Over the years, LCRA acquired three irrigation systems from private operators: Gulf Coast in 1960, Lakeside in 1982 and Garwood in 1998. Through these acquisitions and the purchase of the Pierce Ranch water rights, LCRA holds senior water rights for direct diversion of water from the Colorado River. The water rights allow the operations to pump water from the river without calling upon LCRA to release water from storage. Often, in the height of the growing season, river flows are insufficient and LCRA makes up the deficit by using water stored in the Highland Lakes. This is sometimes difficult to understand for Central Texans wanting to enjoy recreation on the lakes.

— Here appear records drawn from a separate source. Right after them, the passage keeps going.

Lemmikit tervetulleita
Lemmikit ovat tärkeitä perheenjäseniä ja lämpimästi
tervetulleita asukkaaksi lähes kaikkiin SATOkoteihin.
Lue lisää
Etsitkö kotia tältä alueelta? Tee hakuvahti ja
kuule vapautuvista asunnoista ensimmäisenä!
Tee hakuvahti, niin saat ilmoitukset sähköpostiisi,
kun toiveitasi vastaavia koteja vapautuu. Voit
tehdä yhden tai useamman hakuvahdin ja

State laws, historical factors
Why does LCRA release stored water for agricultural irrigation if it may interfere with recreation on the Highland Lakes? LCRA has longstanding responsibilities to deliver water to rice farmers for two basic reasons:
- Texas law declares that the state must give preference to certain types of water uses when granting water rights. LCRA's practice of giving preference to downstream rice farmers when distributing interruptible stored water — a water supply that is curtailed during water shortages — is consistent with the Texas Legislature's directive. The contracts for this water are negotiated during development of the LCRA Water Management Plan, which is subject to state approval.
- According to state water law, first in time is first in right. Downstream rice farmers were given first water rights in the Colorado basin, and these rights are senior to LCRA's water rights for the Highland Lakes. In fact, without the support of the rice farmers, the Highland Lakes and dams might never have been built. Rice farmers were among the strongest supporters of building the Highland Lakes and dams in the 1930s. They recognized the value of the dams in easing flooding and making water available during droughts.
The demand on the Highland Lakes for stored water for irrigation varies greatly from year to year, based on rainfall and the amount of acreage planted. The amount of acreage planted each year also can vary a great deal, depending on national and global trends. World market prices and production trends, domestic consumption, and price and trade policies all greatly affect the Texas rice industry — and its demand for water.